Esa forma sensible, al estar mediatizada por el conflicto entre la potencia conjuntiva y la disyuntiva, es una forma nítidamente diferenciada de la simplemente correcta o incluso «perfecta». Se halla al borde mismo de su posible deformación, o de su desintegración como forma, ya que en ella opera un principio corruptor al

 

que he llamado disyunción. Este es el punto más profundo de la estética de T.W. Adorno: un punto que conviene retener de la Teoría estética de este pensador. Sólo que la potencia conjuntiva revela un dominio ulterior liminar de esa potencia, que sin embargo es, como tal dominio, precario y deficitario; y en el límite fracasado.

 

Esa forma debe revelar, por tanto, ese conflicto como tal conflicto. Y debe expresarlo a través de una forma capacitada para una comunicación sensible que opere de manera directa sobre el sensorio del receptor.

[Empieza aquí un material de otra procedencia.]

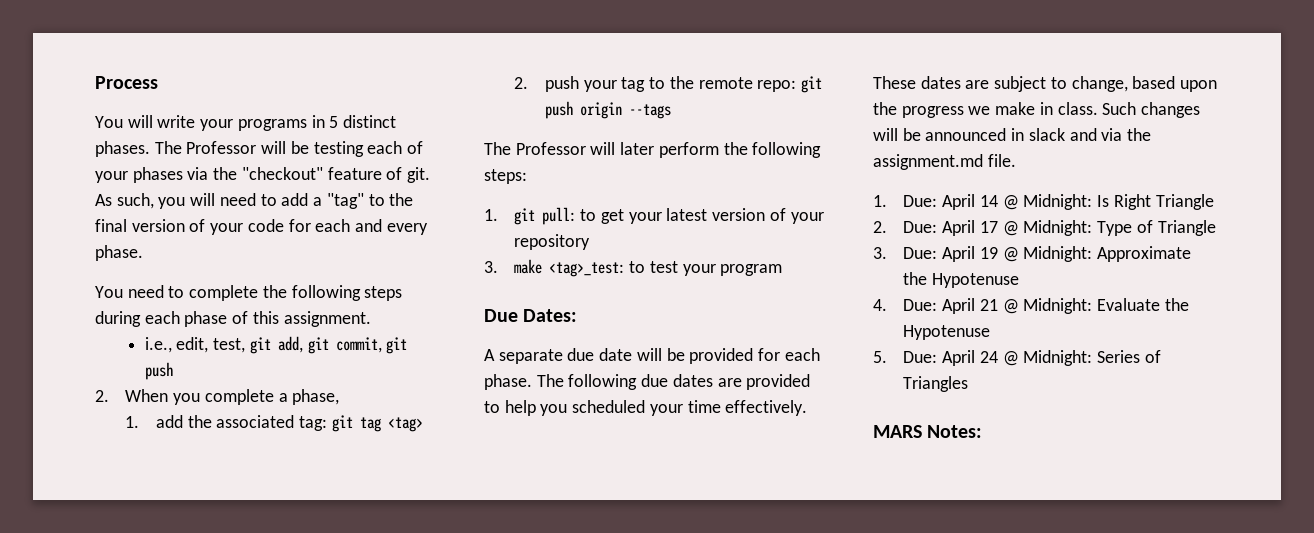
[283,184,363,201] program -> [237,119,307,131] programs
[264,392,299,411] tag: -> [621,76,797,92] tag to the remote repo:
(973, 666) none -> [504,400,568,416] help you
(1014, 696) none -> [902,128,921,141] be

Y que además, en la forma misma, sea capaz de transmitir de modo inmediato, aunque de manera «indirecta y analógica», un arsenal de significaciones que en la propia forma de la obra se hallan presentes y patentes.

 

Tal forma es, en suma, una forma simbólica preñada de significaciones múltiples, en la que la lucha entre las dos potencias, conjuntiva y disyuntivas, queda expuesta de modo sensible, y queda así mismo esa lucha tras-figurada en juego. Esas significaciones complejas, presentes en la obra de arte, son las que su forma simbólica revela y muestra.

 

Se trata, en suma, de una forma que pone de manifiesto, a través de símbolos,esa lucha ontológica entre la potencia conjuntiva y la disyuntiva, transfigurádola en juego.

 

En el símbolo, como dijo Kant, se exponen sensiblemente lo que este pensador llamó ideas estéticas. El lenguaje y la escritura en que la obra de arte se implanta en el mundo y en su época es, pues, un lenguaje y una escritura de naturaleza simbólica. Toda obra de arte, sea musical, arquitectónica, pictórica, escultórica o literaria, constituye un jeroglifo simbólico, sensiblemente expuesto, de ideas estéticas; las cuales, en última instancia, aluden, como referente de última instancia, a ese plano ontológico en el que operan las dos potencias, conjuntiva y disyuntiva, en relación de conflicto y lucha, sólo que esa lucha se halla, en la obra de arte, transfigurada en juego. Un juego ontológico como el que, en registro trágico, pensó por vez primera Heráclito en su referencia al Tiempo- niño (que juega a construír y destruir, como si fuesen castillos de arenas, los diferentes avatares o mundos que crea y que descrea.